Firstly, as we said earlier, the population has grown, so naturally social security spending has gone up. The amount spent on pensions for a growing and ageing population will increase, and also the addition of working tax credits – which wouldn’t need to be paid if pressure was put on big employers to pay employees a living wage.
And housing? Since the government have stopped building housing, people have been forced into the over-priced private sector which has doubled the amount spent on housing benefit in the last few years to over £24bn.
In simple terms, this graph shows us little about what is spent on the jobless. In fact, around 2-3% of welfare spending is on Job Seeker’s Allowance currently.
7) ‘Work For The Dole’ seems to focus on heavily on punishment
There seems to be real focus on punishing people throughout the ‘Work For The Dole’ report, as it suggests that the current sanctions are not enough:
“Sanctions (i.e. suspension of benefits payments) for non-compliance with requirements set by Jobcentre Plus advisers are currently time limited, only applied to Jobseeker’s Allowance and ESA and are applied at the discretion of those advisers. They are used only used sporadically and so are not currently especially effective.”

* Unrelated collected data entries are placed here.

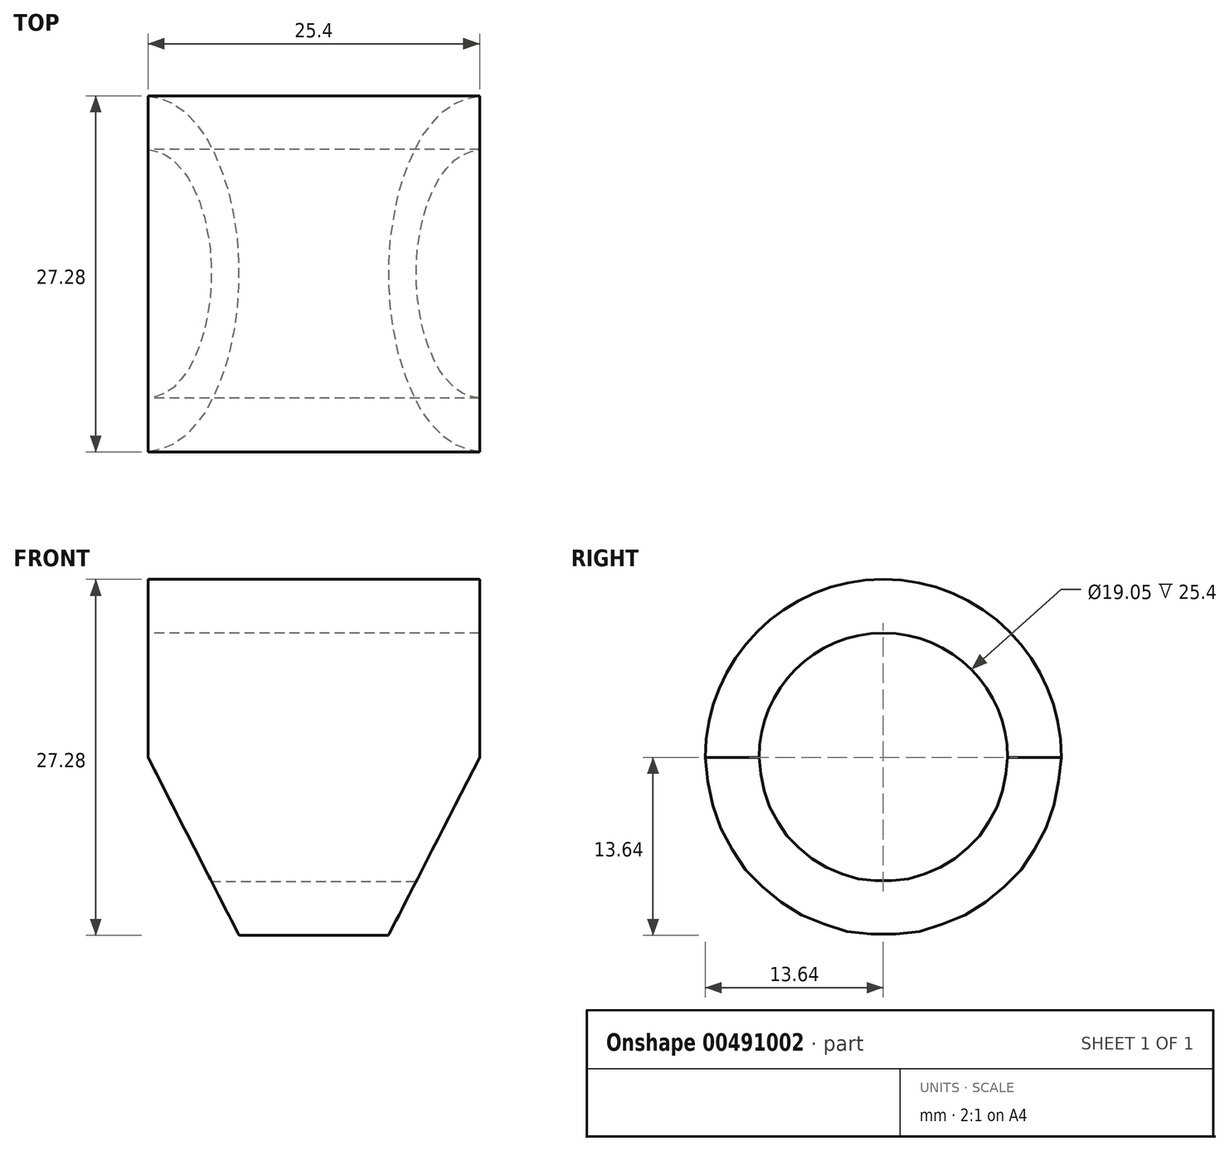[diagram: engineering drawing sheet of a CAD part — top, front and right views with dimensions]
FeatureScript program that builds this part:
annotation { "Feature Type Name" : "Feature", "Feature Type Description" : "" }
export const myFeature = defineFeature(function(context is Context, id is Id, definition is map)
    precondition{}
    {
        {
            var Q0;
            Q0=qCreatedBy(makeId("Right.planeOp"),FACE);
            var sketch = newSketch(context, id + "F0", { "sketchPlane" : qUnion([Q0])});
            skCircle(sketch, "E0", {"center": v(0, 0) * mm, "radius": 13.64 * mm});
            skCircle(sketch, "E1", {"center": v(0, 0) * mm, "radius": 9.53 * mm});
            skSolve(sketch);
        }
        {
            var Q0;
            Q0=makeQuery(id+"F0.imprint","IMPRINT",FACE,{"disambiguationData":[TD([[makeQuery(id+"F0.imprint","IMPRINT",EDGE,{"derivedFrom":sQuery(id+"F0.wireOp",EDGE,"E0")}),1.0]])]});
            extrude(context, id + "F1", {"entities" : qUnion([Q0]), "endBound" : BoundingType.SYMMETRIC, "depth" : 25.4 * mm});
        }
        {
            var Q0;
            Q0=qCreatedBy(makeId("Front.planeOp"),FACE);
            var sketch = newSketch(context, id + "F2", { "sketchPlane" : qUnion([Q0])});
            skLineSegment(sketch, "E2", {"start": v(-12.7, 0) * mm, "end": v(0, -24.8) * mm});
            skLineSegment(sketch, "E3", {"start": v(0, -24.8) * mm, "end": v(12.7, 0) * mm});
            skLineSegment(sketch, "E4", {"start": v(12.7, 0) * mm, "end": v(38.1, -37.9) * mm});
            skLineSegment(sketch, "E5", {"start": v(38.23, -37.66) * mm, "end": v(-20.1, -37.9) * mm});
            skLineSegment(sketch, "E6", {"start": v(-20.1, -37.9) * mm, "end": v(-12.7, 0) * mm});
            skLineSegment(sketch, "E7", {"start": v(-12.7, 0) * mm, "end": v(12.7, 0) * mm, "construction": true});
            skLineSegment(sketch, "E8", {"start": v(-5.71, -13.64) * mm, "end": v(5.72, -13.64) * mm, "construction": true});
            skLineSegment(sketch, "E9", {"start": v(0, -13.64) * mm, "end": v(0, 0) * mm, "construction": true});
            skSolve(sketch);
        }
        {
            var Q0;
            Q0 = qSketchRegion(id + "F2", true);
            extrude(context, id + "F3", {"entities" : qUnion([Q0]), "operationType" : NewBodyOperationType.REMOVE, "endBound" : BoundingType.SYMMETRIC, "oppositeDirection" : true, "depth" : 31.5 * mm});
        }
    });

In fact, sanctions can be applied for up to three years – a pretty broad time limit, and as of June this year 2.25m had been applied on job-seekers since the coalition came to power arising concerns over the vigour with which they are used.
But the TPA believe this is not enough – their report calls for harsher sanctions extending to all benefits under Universal Credit. The report said:
“The results of the Work Programme to date also suggest that the hardest-to-help cases may need some form of stronger sanction, as well as assistance, to get off benefits and back to work.”

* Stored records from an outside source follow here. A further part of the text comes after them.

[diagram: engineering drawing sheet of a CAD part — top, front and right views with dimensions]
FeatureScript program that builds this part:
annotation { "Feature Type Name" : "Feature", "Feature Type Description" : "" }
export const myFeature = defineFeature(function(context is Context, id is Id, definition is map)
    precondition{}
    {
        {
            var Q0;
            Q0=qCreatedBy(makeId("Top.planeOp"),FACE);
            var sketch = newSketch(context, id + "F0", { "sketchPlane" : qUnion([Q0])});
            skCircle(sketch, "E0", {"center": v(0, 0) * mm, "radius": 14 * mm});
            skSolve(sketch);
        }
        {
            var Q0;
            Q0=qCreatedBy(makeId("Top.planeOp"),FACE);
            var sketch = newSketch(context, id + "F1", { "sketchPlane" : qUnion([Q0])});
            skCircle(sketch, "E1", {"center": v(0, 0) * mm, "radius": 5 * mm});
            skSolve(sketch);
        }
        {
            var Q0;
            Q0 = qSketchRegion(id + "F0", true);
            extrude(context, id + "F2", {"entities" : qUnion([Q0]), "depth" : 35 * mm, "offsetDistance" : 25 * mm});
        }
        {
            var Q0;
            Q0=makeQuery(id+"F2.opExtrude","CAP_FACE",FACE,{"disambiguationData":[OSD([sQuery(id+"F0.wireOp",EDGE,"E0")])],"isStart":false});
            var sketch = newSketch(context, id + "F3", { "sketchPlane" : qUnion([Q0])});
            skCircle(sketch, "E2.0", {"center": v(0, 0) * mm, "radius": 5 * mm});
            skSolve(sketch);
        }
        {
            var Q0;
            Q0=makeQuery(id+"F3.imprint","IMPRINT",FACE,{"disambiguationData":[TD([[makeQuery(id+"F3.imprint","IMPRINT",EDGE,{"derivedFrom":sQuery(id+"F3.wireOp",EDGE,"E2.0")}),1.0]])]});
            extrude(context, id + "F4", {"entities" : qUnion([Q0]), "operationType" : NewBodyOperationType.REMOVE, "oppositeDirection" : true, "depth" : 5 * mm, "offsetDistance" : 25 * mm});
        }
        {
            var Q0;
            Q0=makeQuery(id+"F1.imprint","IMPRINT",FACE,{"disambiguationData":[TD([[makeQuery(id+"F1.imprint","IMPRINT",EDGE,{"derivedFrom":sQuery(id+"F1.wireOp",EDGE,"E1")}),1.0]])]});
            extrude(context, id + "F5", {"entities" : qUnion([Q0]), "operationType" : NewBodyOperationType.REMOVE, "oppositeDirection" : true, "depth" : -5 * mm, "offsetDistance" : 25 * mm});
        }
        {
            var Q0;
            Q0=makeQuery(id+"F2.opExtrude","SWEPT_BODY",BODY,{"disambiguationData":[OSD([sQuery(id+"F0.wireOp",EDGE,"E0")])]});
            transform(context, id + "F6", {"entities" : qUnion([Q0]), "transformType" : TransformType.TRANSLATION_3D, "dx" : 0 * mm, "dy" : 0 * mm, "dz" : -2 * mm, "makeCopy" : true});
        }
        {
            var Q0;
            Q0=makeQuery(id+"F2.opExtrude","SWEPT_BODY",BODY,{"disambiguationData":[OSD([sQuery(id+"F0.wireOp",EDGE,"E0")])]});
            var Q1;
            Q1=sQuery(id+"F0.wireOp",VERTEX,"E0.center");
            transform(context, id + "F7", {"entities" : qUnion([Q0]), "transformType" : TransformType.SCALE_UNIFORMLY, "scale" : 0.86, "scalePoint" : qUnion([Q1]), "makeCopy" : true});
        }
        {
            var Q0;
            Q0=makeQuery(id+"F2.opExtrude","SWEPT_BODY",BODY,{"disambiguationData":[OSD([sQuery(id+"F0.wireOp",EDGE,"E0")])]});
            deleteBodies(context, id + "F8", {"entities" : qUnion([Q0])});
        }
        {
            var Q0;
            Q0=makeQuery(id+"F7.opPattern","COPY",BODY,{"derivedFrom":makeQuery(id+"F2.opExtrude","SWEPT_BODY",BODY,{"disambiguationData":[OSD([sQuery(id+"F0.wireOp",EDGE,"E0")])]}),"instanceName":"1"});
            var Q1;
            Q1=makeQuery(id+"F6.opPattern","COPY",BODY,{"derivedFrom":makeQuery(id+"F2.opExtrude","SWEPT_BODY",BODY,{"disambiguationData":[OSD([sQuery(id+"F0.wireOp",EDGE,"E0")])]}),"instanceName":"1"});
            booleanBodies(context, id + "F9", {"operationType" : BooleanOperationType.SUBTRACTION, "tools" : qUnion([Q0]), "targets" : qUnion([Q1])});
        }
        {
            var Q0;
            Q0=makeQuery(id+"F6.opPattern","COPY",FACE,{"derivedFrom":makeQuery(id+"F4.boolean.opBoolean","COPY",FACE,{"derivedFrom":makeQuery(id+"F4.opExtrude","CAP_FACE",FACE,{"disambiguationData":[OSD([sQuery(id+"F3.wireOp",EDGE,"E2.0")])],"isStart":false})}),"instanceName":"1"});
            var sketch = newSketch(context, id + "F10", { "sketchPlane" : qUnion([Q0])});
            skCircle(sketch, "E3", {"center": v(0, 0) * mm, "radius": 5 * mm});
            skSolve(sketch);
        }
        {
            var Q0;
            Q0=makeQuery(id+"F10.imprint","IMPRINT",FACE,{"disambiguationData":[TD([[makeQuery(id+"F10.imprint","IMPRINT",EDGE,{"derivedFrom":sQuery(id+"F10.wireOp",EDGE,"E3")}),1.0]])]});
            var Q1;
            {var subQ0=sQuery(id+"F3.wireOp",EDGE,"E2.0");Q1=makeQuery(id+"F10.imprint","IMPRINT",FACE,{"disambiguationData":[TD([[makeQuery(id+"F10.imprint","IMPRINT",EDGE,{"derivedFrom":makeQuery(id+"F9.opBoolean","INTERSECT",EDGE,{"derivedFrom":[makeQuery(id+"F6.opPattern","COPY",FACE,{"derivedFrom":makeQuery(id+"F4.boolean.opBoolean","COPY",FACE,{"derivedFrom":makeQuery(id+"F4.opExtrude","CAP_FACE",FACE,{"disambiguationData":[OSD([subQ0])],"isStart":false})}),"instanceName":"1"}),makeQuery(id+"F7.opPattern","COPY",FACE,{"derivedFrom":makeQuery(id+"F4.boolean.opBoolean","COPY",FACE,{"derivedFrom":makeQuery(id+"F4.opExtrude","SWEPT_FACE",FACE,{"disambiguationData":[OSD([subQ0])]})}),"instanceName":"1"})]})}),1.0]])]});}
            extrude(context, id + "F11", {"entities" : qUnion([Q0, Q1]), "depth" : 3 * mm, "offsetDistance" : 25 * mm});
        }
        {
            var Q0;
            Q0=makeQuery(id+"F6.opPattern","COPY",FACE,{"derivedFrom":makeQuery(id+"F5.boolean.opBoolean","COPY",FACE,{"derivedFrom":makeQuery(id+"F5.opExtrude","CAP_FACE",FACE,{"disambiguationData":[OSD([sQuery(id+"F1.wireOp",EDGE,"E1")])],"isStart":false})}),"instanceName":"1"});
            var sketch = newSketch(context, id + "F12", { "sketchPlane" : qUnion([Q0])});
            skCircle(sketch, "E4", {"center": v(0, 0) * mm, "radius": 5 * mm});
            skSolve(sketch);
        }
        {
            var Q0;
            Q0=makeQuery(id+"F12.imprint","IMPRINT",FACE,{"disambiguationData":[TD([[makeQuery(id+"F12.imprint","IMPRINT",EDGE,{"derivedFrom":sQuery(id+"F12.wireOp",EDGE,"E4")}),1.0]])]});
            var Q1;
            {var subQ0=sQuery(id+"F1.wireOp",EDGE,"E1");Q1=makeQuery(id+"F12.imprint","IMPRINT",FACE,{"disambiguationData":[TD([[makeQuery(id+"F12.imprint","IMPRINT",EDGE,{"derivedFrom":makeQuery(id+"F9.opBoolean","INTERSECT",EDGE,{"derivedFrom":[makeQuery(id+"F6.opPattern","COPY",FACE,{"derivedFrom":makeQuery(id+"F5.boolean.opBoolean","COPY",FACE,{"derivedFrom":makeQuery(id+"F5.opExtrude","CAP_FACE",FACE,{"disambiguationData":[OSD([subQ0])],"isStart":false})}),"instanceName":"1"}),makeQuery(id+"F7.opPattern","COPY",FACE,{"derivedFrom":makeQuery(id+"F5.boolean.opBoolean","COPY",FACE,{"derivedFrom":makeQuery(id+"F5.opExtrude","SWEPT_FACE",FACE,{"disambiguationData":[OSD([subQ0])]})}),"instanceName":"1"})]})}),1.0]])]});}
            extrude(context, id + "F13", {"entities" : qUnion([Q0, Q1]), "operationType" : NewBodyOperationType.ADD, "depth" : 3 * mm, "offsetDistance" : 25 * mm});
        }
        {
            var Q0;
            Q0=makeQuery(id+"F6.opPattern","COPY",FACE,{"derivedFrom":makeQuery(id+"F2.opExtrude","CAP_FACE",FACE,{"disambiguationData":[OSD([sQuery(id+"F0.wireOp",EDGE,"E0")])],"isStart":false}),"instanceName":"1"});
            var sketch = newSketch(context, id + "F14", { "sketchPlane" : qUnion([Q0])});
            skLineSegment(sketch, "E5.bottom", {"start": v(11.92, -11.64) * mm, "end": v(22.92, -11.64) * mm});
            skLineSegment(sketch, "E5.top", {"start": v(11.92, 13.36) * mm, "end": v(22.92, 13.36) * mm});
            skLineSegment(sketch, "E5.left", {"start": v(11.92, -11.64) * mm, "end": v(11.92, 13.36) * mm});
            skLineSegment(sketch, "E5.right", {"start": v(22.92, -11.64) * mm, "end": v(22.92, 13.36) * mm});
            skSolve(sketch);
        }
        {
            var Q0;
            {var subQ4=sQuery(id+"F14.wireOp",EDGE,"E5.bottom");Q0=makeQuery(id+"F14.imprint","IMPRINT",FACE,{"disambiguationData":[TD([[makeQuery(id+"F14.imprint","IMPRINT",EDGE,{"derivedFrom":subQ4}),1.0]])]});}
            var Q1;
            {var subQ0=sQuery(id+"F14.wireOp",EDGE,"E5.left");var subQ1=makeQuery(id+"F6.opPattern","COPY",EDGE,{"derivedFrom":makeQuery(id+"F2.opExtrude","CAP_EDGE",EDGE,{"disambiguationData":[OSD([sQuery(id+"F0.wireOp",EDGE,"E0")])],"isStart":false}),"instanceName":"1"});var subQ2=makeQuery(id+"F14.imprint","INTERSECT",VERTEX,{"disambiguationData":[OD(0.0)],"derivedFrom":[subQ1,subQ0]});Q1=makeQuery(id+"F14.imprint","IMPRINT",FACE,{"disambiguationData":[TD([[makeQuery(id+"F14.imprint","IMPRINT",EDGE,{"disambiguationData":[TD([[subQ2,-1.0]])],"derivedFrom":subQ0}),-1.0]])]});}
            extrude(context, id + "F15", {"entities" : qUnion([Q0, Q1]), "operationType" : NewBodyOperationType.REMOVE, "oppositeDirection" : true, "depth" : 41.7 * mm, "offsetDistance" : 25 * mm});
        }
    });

8) Culture of corporate abuse
As mentioned earlier, there have been many cases of abuse of those on workfare schemes, by government and by companies. Whilst the TPA have applied some extra rules, including demanding that work-based placements must have some element of “training” underneath it, this is far too broad and easily exploited.

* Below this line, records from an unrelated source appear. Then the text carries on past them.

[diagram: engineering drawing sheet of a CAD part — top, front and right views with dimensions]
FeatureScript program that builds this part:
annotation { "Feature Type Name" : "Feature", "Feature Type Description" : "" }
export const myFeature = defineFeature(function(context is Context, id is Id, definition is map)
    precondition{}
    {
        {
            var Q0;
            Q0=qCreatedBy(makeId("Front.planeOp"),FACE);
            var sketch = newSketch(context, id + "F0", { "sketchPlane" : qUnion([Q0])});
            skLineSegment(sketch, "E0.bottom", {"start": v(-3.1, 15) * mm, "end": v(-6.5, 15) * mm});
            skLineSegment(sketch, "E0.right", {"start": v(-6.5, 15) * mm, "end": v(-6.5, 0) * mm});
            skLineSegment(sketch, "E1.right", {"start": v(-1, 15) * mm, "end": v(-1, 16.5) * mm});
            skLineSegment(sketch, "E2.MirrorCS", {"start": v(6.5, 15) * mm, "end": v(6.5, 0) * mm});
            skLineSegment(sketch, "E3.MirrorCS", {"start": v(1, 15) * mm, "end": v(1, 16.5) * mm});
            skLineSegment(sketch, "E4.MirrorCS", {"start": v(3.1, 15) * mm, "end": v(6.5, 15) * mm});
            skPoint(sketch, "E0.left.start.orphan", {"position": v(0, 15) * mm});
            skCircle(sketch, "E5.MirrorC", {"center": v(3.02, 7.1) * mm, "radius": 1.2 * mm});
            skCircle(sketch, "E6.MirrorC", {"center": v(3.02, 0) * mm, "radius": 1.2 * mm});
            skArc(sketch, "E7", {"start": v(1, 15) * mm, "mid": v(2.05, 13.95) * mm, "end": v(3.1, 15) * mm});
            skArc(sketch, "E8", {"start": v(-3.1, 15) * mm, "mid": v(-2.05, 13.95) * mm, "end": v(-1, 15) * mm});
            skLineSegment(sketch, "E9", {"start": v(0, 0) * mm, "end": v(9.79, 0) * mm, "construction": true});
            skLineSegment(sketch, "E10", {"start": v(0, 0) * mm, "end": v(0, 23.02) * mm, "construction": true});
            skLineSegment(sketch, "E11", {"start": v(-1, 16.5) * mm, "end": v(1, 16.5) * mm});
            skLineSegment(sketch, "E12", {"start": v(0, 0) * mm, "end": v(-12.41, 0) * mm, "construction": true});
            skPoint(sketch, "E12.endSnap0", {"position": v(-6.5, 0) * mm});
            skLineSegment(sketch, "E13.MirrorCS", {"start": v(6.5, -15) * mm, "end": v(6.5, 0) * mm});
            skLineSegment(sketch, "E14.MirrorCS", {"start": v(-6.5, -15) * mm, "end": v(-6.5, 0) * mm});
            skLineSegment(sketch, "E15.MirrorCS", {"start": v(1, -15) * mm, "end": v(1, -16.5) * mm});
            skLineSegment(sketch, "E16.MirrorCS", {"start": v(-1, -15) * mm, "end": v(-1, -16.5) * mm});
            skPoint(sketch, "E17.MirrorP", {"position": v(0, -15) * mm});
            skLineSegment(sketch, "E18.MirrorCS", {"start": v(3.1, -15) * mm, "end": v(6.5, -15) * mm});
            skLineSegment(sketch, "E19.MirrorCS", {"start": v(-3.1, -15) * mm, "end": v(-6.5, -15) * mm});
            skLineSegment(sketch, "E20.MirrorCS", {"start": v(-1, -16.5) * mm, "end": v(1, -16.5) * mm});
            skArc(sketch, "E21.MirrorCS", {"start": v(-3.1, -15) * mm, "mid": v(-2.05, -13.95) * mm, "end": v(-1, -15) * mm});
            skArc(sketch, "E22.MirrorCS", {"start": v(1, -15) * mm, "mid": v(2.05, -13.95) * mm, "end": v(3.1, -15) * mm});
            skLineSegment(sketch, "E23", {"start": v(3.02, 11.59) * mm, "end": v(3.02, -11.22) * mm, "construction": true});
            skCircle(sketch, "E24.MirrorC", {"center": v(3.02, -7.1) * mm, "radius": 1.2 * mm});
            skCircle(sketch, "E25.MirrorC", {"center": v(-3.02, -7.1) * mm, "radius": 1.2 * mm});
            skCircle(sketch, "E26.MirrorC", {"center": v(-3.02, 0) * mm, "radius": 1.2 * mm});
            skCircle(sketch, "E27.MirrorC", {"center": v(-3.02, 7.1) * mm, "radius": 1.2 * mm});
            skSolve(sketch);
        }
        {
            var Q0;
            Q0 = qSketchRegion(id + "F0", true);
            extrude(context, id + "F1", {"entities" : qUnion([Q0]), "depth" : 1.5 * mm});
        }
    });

What constitutes training? Will it be serving behind a counter? Stacking shelves? Managing a team for 3 months? The current system purports to “train” people to be ready for work, and this can be easily undermined and the term can be manipulated to mean many things. The likelihood of this being exploited is demonstrated by the way it is already exploited in current workfare schemes.
The culture of corporate abuse on these schemes is something that needs to be dealt with, before eroding the value of a day’s work any further.
Also, the government, through their many different schemes with different names have tried to shed the ‘workfare’ name, for its negative connotations. The ‘Work For The Dole’ policy seems a timely gift to re-brand the already failing schemes.
9) Benefit spending on jobless
“However, 57 per cent of welfare spending went to people of working age. This comprises £115 billion of annual expenditure or around 16 per cent of all government spending.“
Welfare spending for working age people includes (from Left Foot Forward):
- housing benefit
- child tax credit
- disability living allowance
- child benefit
- income support
- working tax credit
- job seekers allowance
- employment support allowance
Job seekers allowance makes up around 2-3% of welfare spending, so we can see how the figure of 57% and 16% skew the reality.
10) TPA director paid no tax
In 2009, it was revealed that a TPA director paid no British tax. With the continued secrecy over TPA funders and members, could this say it all for the so-called “guardian of taxpayers’ money, the voice of taxpayers in the media and their representative at Westminster?” How much does the ordinary taxpayer have in common with Alexander Heath?:
“The Tory-linked “campaign group” TaxPayers’ Alliance has been forced to admit that one of its directors hasn’t paid a penny of UK tax in years. Alexander Heath – who, strangely enough, is not listed on the TPA website – lives in a farmhouse in the French Loire. Heath returns to the UK “for about a fortnight each year and owns no property in Britain”.